Aspen’s Connection to Aspens, Other Trees to Culminate on June 8

For 30 years, Aspen has held the title of Tree City USA, one granted by the Arbor Day Foundation to communities that meet four requirements:

  1. The city must maintain a tree board or department, meaning they have a paid official who manages the trees, that could be a city arborist or forester. (David Coon is Aspen’s city forester);
  2. The city must spend at least $2 per capita on forestry in the city;
  3. It must have a community tree ordinance;
  4. It must celebrate Arbor Day as a city.

This year’s Arbor Day celebration will be in Paepcke Park on Saturday, June 8, from 9 a.m.-noon and will be a celebration of Aspen’s 30th year as Tree City, USA. The event will be complete with free hotdogs, a raffle, a bucket truck ride, and 120 free trees for Aspen residents who come with proof of residence, such as a utility bill. The trees will come with a manual on how to plant and care for it. Attendees can also see an exhibit on Aspen’s history with trees, as well as learn about how to plant and care for trees as well as identify tree-affecting insects and diseases. 

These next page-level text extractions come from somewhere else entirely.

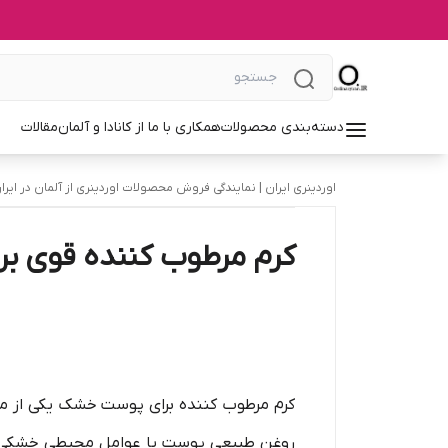
دسته‌بندی محصولات
همکاری با ما از کانادا و آلمان
مقالات
اوردینری ایران | نمایندگی فروش محصولات اوردینری از آلمان در ایرا
کرم مرطوب کننده قوی 
کرم مرطوب کننده برای پوست خشک یکی از 
روغن طبیعی پوست یا عوامل محیطی خشکی و س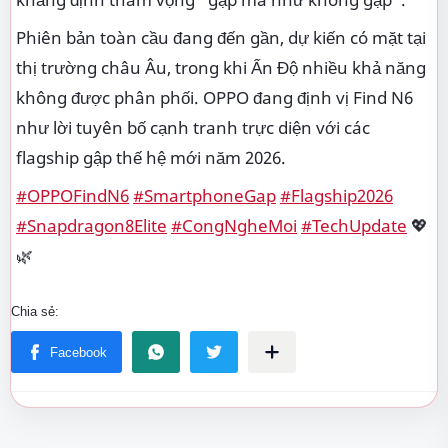
Phiên bản toàn cầu đang đến gần, dự kiến có mặt tại
thị trường châu Âu, trong khi Ấn Độ nhiều khả năng
không được phân phối. OPPO đang định vị Find N6
như lời tuyên bố cạnh tranh trực diện với các
flagship gập thế hệ mới năm 2026.
#OPPOFindN6
#SmartphoneGap
#Flagship2026
#Snapdragon8Elite
#CongNgheMoi
#TechUpdate
💖
🌿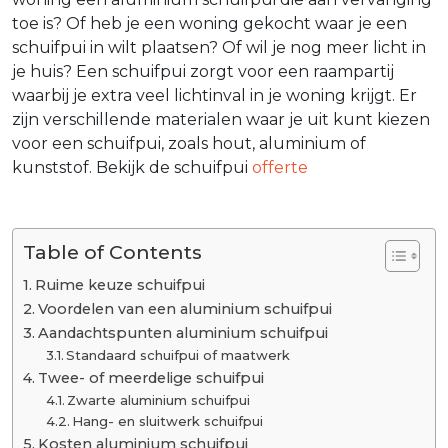
toe is? Of heb je een woning gekocht waar je een
schuifpui in wilt plaatsen? Of wil je nog meer licht in
je huis? Een schuifpui zorgt voor een raampartij
waarbij je extra veel lichtinval in je woning krijgt. Er
zijn verschillende materialen waar je uit kunt kiezen
voor een schuifpui, zoals hout, aluminium of
kunststof. Bekijk de schuifpui
offerte
Table of Contents
Ruime keuze schuifpui
Voordelen van een aluminium schuifpui
Aandachtspunten aluminium schuifpui
Standaard schuifpui of maatwerk
Twee- of meerdelige schuifpui
Zwarte aluminium schuifpui
Hang- en sluitwerk schuifpui
Kosten aluminium schuifpui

“We give away trees to encourage people to plant trees in town,” Coon said. “We’re promoting diversity and more ownership of the community forest through that.”

Aspen has a long history of supporting trees in the community. In order to remove trees in Aspen — any native tree with a trunk width of at least three inches or measuring four and a half feet from the ground — requires a permit. Any removal of trees or disturbance of soil near trees, whether it be from construction or something else, requires applying for a permit. Most trees will need to be evaluated; Aspen does this to protect the social and environmental integrity of the community’s trees and forests. 

Connection to the community’s forests comes with Aspen’s longstanding history of environmental activism. Aspen’s goal is to maintain 30% canopy coverage from trees over Aspen, and it measured at 35.7% during the last measurement. The city uses satellite imagery and liDAR to map the trees.

“Generally, there’s a really strong sense of appreciation for trees and almost even a reverence,” Coon said.

Aspen is also moving towards a more diverse urban forest, as best practice calls for no single tree exceeding 10% of the total number of trees. This helps defend the forest from insects and disease that affect one particular species. The more diverse an urban forest, the more resilient it will be. The last measurement counted narrowleaf cottonwoods at 34% of total trees. Some secondary mapping, however, brought the total percent down to 27%, showing Aspen’s progress towards a more robust forest.